Reproduce all of the material below with "max minus min" changed to "maximum minus minimum" and everything else unchanged. Leave the pictures out of your answer.

----

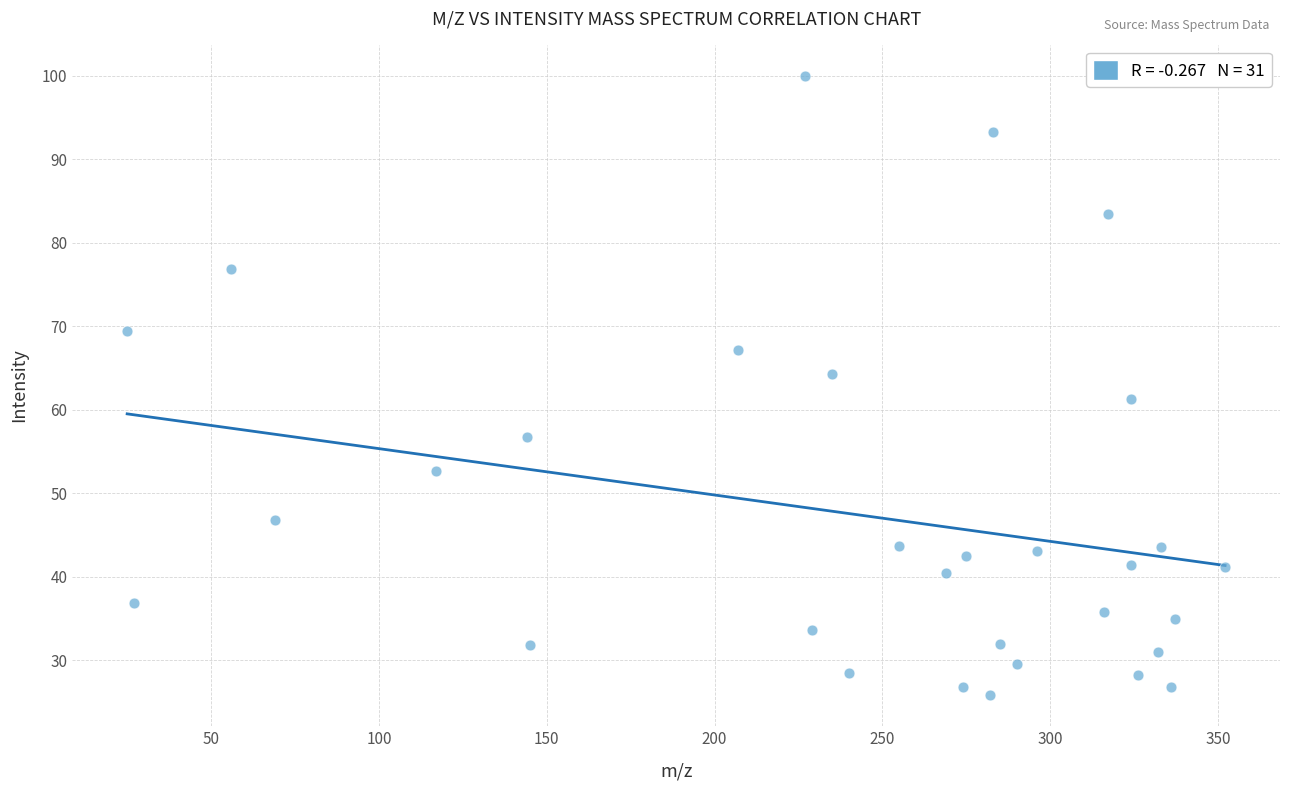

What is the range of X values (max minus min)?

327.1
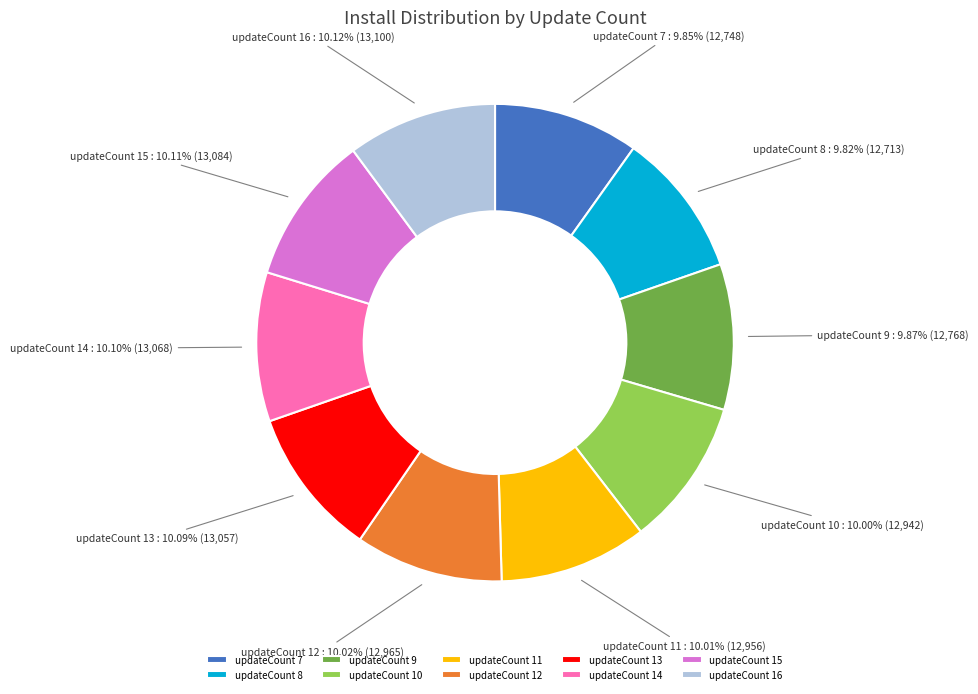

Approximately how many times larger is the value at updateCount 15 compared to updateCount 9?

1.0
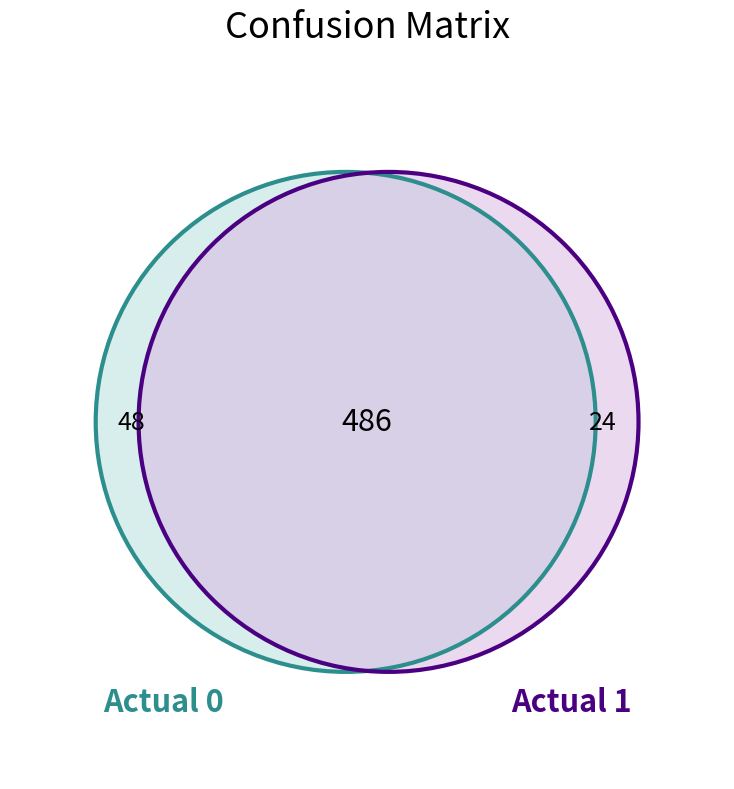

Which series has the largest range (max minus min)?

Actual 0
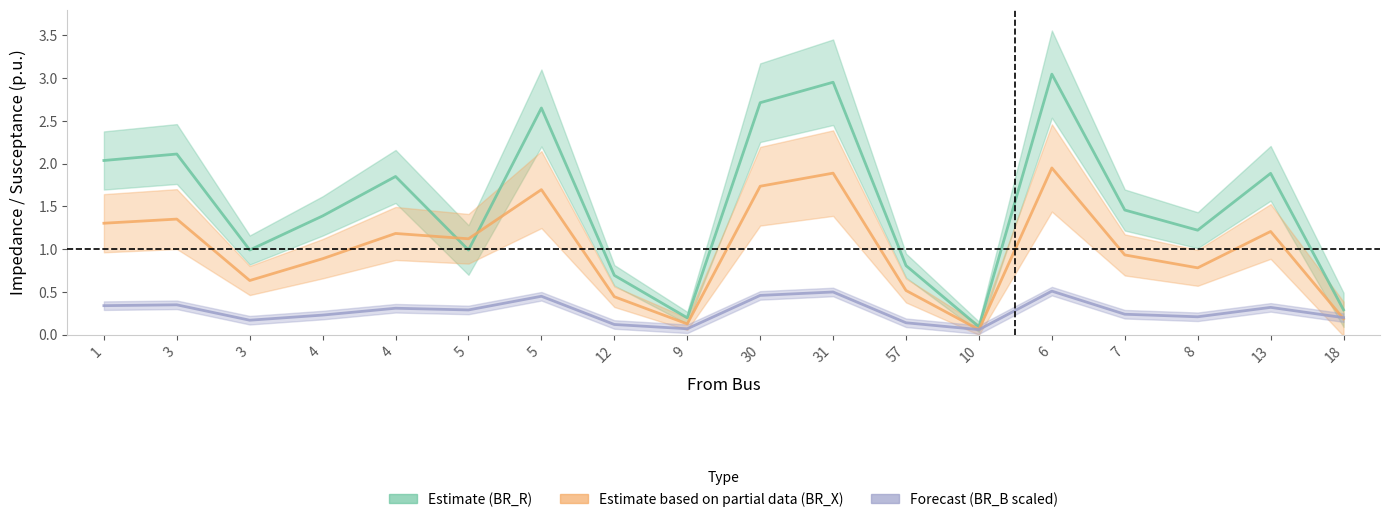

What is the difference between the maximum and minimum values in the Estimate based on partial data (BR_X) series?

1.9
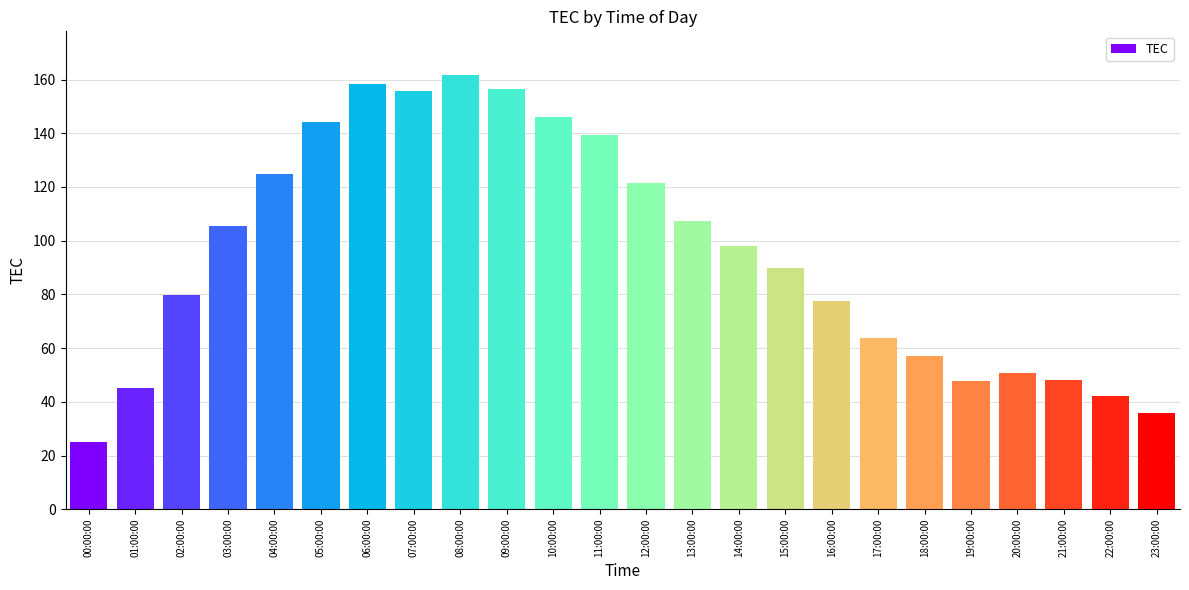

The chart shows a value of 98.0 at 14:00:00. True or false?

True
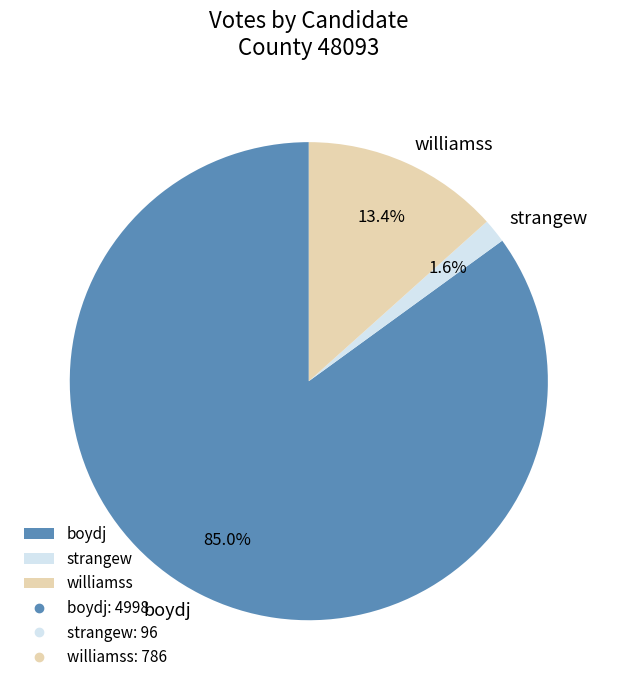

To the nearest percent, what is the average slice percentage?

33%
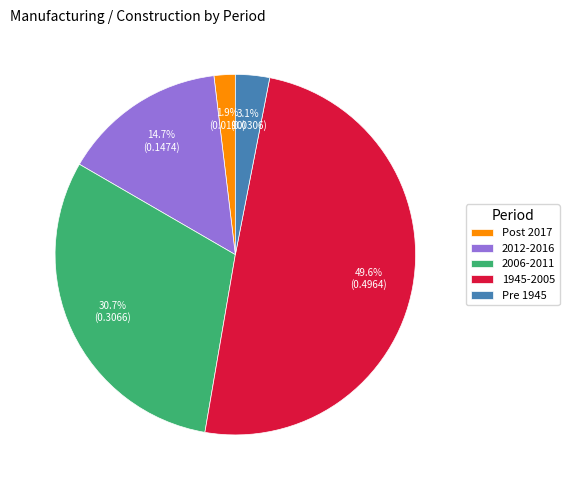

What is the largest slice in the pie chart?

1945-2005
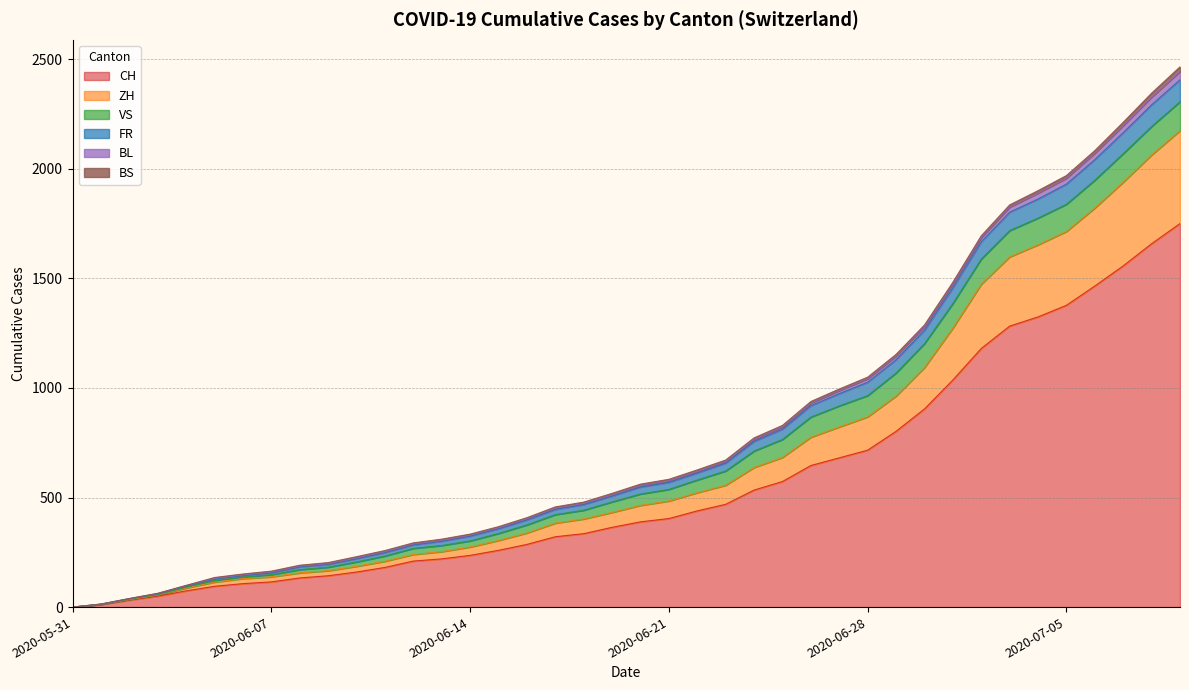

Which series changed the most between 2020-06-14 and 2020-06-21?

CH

----

- **PROBLEM SOLUTION**
What is the range of X values (maximum minus minimum)?

327.1

Approximately how many times larger is the value at updateCount 15 compared to updateCount 9?

1.0

Which series has the largest range (maximum minus minimum)?

Actual 0

What is the difference between the maximum and minimum values in the Estimate based on partial data (BR_X) series?

1.9

The chart shows a value of 98.0 at 14:00:00. True or false?

True

To the nearest percent, what is the average slice percentage?

33%

What is the largest slice in the pie chart?

1945-2005

Which series changed the most between 2020-06-14 and 2020-06-21?

CH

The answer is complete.